The Raven and horror fiction


So as I mentioned in my last post, I recently went to see the Allen Edgar Poe inspired movie, The Raven.  I actually was pleasantly surprised by the plot line of the movie.  There had been some vague hints of horror in the previews, but it actually falls more under mystery/suspense, a la Silence of the Lambs.  I enjoyed John Cusack’s portrayal of Poe in particular–he embodies the horror and anxiety of the author who is confronted by real life enactments of his gory short stories.

So this brings me back to musings about today’s society and our taste in books and movies.  If you’ve taken literature before, you know that there were several ‘periods’ of different styles of writing in the last few centuries, often going along with different periods of art and music styles.

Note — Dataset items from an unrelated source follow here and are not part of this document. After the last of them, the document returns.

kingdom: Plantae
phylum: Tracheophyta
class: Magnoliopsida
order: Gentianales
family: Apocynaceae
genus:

You have the Classical (Age of Reason), the Romantic (to which writers like Poe and Mary Shelley belonged), Realist in the early twentieth century, etc.

So what kind of period are we in now?

I would say that during the sixties there was a big push towards experimental styles, and a heavy dose of realism in both fiction and movies in the seventies.  Since then, however, we seem to have swung back towards a more romantic style.  The bigger, louder, more melodramatic, the more shocking, the better.  Perhaps this is because we have become so inundated by information that it takes a lot to even get our attention.  A murder is not enough.  It has to be a psychotic, grisly murder.  And if that’s the case, this movie definitely gets your attention.

For all of that, however, what I particularly liked about this movie was the witty dialogue and the little war of words between writers that they included along with the gripping plot.  It gives me hope that we haven’t just become accustomed to brainless violence.  That hopefully there are still some readers and viewers who enjoy thinking.

For that, I do recommend the movie.

And then go back and read all the works of Poe that you can find.